ARTICLE 1156. An obligation is a juridical necessity to give, to do or not to do. (n)

Meaning of obligation.

The term obligation is derived from the Latin word “obligatio” which means a “tying” or “binding.”

(1) It is a tie of law or a juridical bond by virtue of which one is bound in favor of another to render something — and this may consist in giving a thing, doing a certain act, or not doing a certain act.

(2) Manresa defines the term as “a legal relation established between one party and another, whereby the latter is bound to the fulfillment of a prestation which the former may demand of him.” ( Manresa 13.)

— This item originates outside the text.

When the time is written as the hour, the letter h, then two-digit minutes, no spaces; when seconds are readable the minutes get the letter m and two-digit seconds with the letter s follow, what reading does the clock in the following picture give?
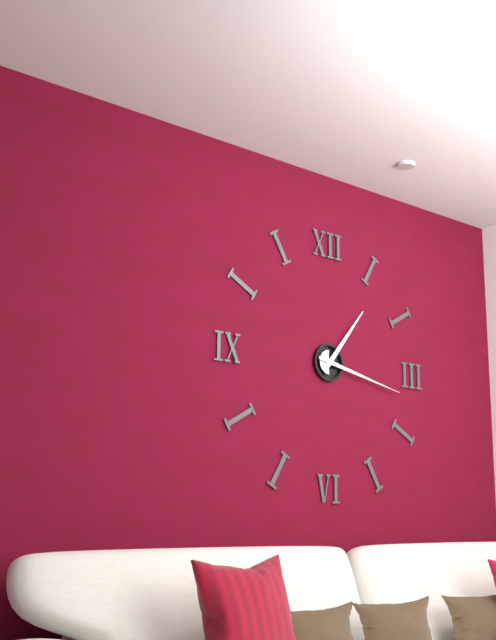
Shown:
1h17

(3) Article 1156 gives the Civil Code definition of obligation, in its passive aspect. Our law merely stresses the duty of the debtor or obligor (he who has the duty of giving, doing, or not doing) when it speaks of obligation as a juridical necessity.

Meaning of juridical necessity.

Obligation is a juridical necessity because in case of non-compliance, the courts of justice may be called upon to enforce its fulfillment or, in default thereof, the economic value that it represents. In a proper case,

2 OBLIGATIONS

the debtor may also be made liable for damages, which represent the sum of money given as a compensation for the injury or harm suffered by the creditor or obligee (he who has the right to the performance of the obligation) for the violation of his rights.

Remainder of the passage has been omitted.